A website is as only good as its message. Once it is finely honed, then the design can amplify that message, which then resonates with the customer. If there is no clarity in the messaging, then no measure of fancy modern design trends will make up for it. The design breaks down and simply becomes ornamentation.
From a designer’s perspective, having a clear message provides a sort of mind-map for the project, allowing structure to ideas and concepts that support the message. It makes the job of choosing navigation, colors, layouts, textures, imagery, typography and iconology that much easier because everything flows from the messaging. Once the designer has created a visual vocabulary of sorts that represents the messaging, then it is simply a matter of staying true to that vocabulary throughout the process.
More Heart, less Brain
A well-crafted site that has clear messaging which resonates with its customers does it by connecting with the heart first. The business world tends to be logical and analytical, but we are by very nature emotional creatures.

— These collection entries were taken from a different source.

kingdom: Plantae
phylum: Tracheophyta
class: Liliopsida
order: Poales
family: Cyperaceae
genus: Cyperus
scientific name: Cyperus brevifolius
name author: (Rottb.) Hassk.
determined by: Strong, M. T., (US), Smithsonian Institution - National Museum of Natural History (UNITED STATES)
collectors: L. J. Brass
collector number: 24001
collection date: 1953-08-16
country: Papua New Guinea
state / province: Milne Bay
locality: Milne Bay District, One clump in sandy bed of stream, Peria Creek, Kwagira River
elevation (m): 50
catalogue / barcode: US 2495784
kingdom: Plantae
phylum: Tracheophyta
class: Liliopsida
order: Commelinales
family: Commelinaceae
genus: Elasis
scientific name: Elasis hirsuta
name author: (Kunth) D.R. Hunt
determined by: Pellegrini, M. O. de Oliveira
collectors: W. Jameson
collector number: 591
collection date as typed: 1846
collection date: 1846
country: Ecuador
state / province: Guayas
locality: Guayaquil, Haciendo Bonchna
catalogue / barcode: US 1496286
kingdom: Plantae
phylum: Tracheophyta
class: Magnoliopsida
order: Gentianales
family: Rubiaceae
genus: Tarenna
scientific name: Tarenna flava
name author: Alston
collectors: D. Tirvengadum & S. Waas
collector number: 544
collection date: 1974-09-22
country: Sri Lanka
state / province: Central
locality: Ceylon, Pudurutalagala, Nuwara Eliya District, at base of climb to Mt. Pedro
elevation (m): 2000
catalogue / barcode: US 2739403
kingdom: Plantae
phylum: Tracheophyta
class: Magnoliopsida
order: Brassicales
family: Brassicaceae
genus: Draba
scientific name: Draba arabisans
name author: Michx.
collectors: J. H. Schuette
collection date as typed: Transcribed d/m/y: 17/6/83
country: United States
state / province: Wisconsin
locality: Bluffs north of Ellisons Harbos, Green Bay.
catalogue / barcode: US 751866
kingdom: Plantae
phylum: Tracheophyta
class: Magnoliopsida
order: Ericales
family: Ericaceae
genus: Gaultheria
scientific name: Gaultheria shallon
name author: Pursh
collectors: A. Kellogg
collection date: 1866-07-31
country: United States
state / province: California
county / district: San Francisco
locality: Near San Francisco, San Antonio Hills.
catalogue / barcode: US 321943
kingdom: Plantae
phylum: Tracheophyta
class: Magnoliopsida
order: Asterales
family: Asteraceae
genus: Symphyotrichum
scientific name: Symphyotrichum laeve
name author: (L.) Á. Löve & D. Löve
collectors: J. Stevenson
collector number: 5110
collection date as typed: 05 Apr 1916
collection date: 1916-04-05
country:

Good design hooks the emotion, and then prepares the brain for a call to action.
There is a saying in design circles: “A user interface is like a joke—if you have to explain it, it’s not that good.” An intuitive experience on a site allows the design to get out of the way and simply support the messaging, thereby helping to creating resonance in their target customer.
Good design alone cannot get the job done. Content must be a strategic part of any website project, and must support the messaging goals of the company. Messaging comes through from design and content.
This is by no means an exhaustive list. There are lots of dynamics at play with regard to the design and development of a site—but when you think about your customer first and what drives them, then the development of a site will flow with much more clarity of purpose.